Good composition is one of the elements of a great photograph. It draws the audience in and let them linger in admiration. It makes an image stand out and convey its message better. There are no hard set rules on composition, just guidelines. Familiarize yourself with these tips and you're on your way to capturing compelling photographs.
• Keep it simple
Choose your subject and make it the center of attention. Avoid or eliminate any unwanted elements in the scene. Learn to edit as you compose and don't over-complicate.
• Fill the frame
Don't be afraid to zoom in and fill the frame. Showcase interesting details that can be hard to spot from afar. Shooting large-scale scenes, in particular, leaving too much space makes the subject smaller than it needs to be. It's also a good way to capture more of your subject and less of the clutter in the surroundings.
• Cropping and Aspect ratio
Get different results from the same scene just by turning your camera vertically or horizontally. This change in orientation - whether in capturing the photo or cropping - also alters the message and impact of the image. Having said that, feel free to explore other aspect ratios available such as 16:9, widescreen, and square.
• Go off-center
We tend to place our subject right in the center of the frame. Sometimes it's exactly what the scene calls for. But for other scenes, it's best to go off-center. If you're unsure where to place your subject, use the Rule of Thirds. Split the image into thirds, both horizontally and vertically, then place your subject along the lines or on the intersections. You don't have to follow this strictly. Use this as a guide to position your subject away from the middle, just enough to still achieve visual balance.
• Leading lines
Use lines to direct your audience's eyes in the picture. Converging lines give a strong sense of perspective while curved lines lead you around the frame towards the main subject. Lines are powerful tools and they're all around. Find them and use them wisely.
• Diagonal Lines
In addition to leading lines, there are also diagonal lines. Different types convey their own meanings. Horizontal lines are static and calm. Vertical lines are stable and prominent. Diagonal lines suggest movement and a feeling of drama. To achieve this you can shift position or focal length. Use wide angles to increase perspective. You can also try the Dutch Tilt technique wherein you tilt your camera at an angle and take the shot.
• Choose a Viewpoint
Examine the scene then think about where you'll shoot from. Your viewpoint greatly affects the message and overall impact of the photo. Consider taking a picture from high above, at ground level, from the side, up close, or far away. It's a form of narration that allows the viewers to get the gist of the story.
• Add Depth
Photos may be two-dimensional but it's not an excuse to produce a flat image. Capture our three-dimensional world in all its essence by creating depth. Include objects in the foreground, middle ground, and background. Overlap objects with another. Use focal length and aperture to enhance depth of field.

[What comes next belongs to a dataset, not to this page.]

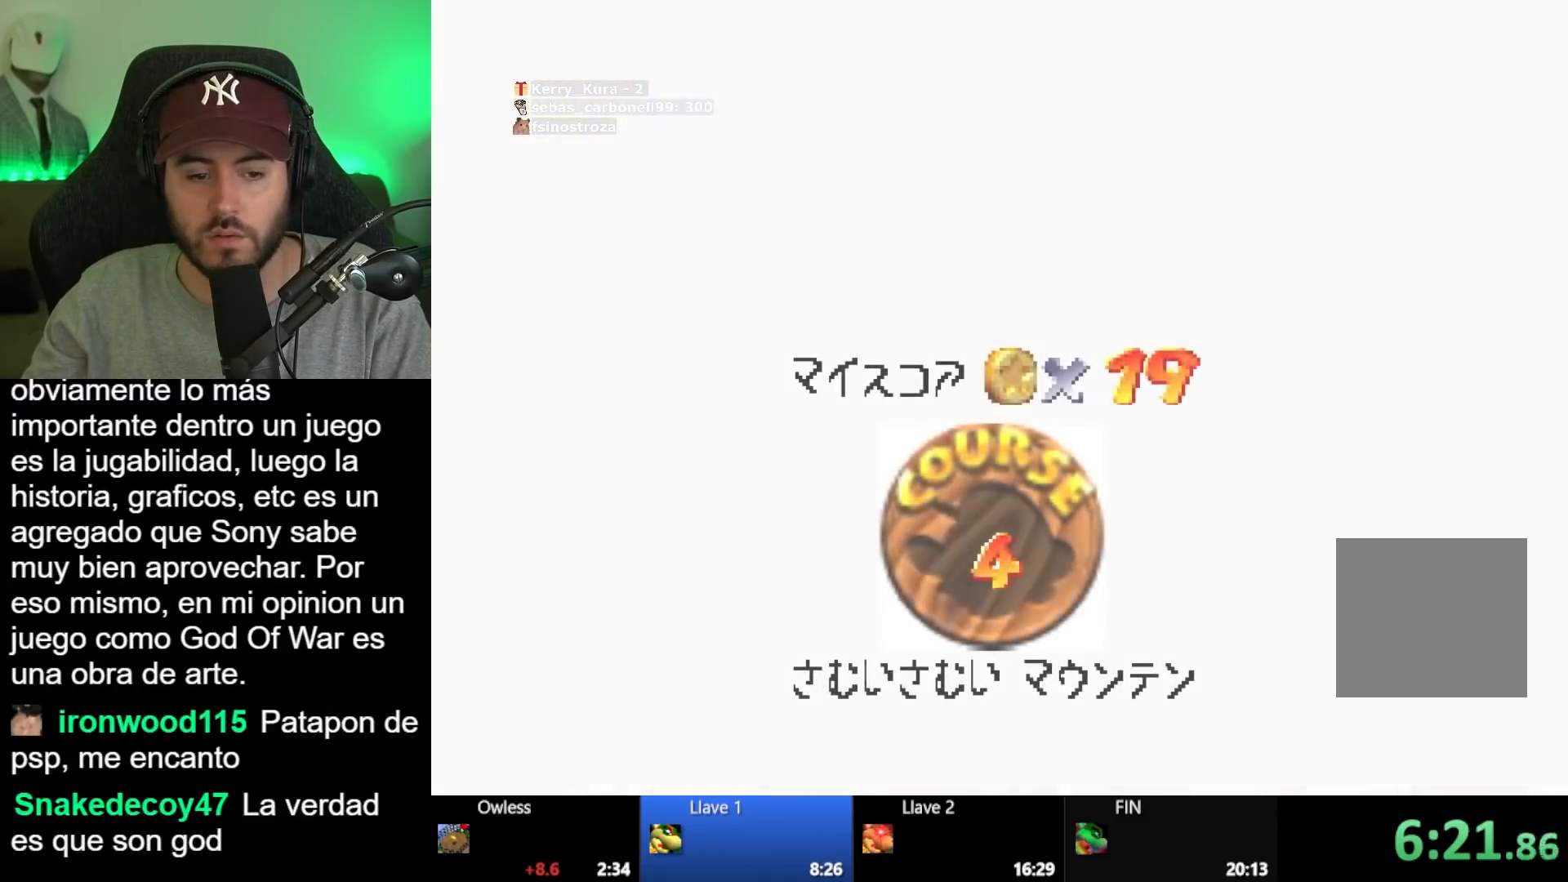
{"buttons": [], "left_stick": "center", "right_stick": "center", "button_events": [[50, "A", "down"], [117, "A", "up"], [217, "A", "down"], [267, "A", "up"], [383, "A", "down"], [433, "A", "up"]]}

Leave enough space in the image to help impart a sense of movement and destination. In conjunction to keeping it simple, everything still has to evoke visual balance. Too much space is like a void that needs to be filled.
There are all kinds of natural frames you can use to your advantage. Look for windows, doors, trees, archways, and columns. Place these around the edge to help isolate the main subject in the same way a picture frame would.
• Patterns and Symmetry
They make for very eye-catching compositions, particularly in situations where they are not expected. Another great way to use them is to introduce tensions to break the symmetry or pattern in some way. It's a great way to create a focal point amidst order.
Pay attention to the background. Changing position is enough to declutter a background or find one that complements the subject nicely. You can use a wide lens aperture or longer focal length to throw the background out of focus if it's too distracting. The subject must stand out and a good choice of background will help you do this easily.
Color is another important part of the image. Bright primary colors attract the eye, especially when contrasted with a complementary hue. Using a single hue can be very effective. A limited palette of harmonious shades also makes great pictures. Whatever color palette you choose, be selective of what goes into the frame. It can be tricky at times. Brush up on color theory and experiment with it in post processing.
Maximize these tips at your disposal. Establish an understanding of them one at a time. Before long, you'll be able to combine different guidelines and find a style of your own.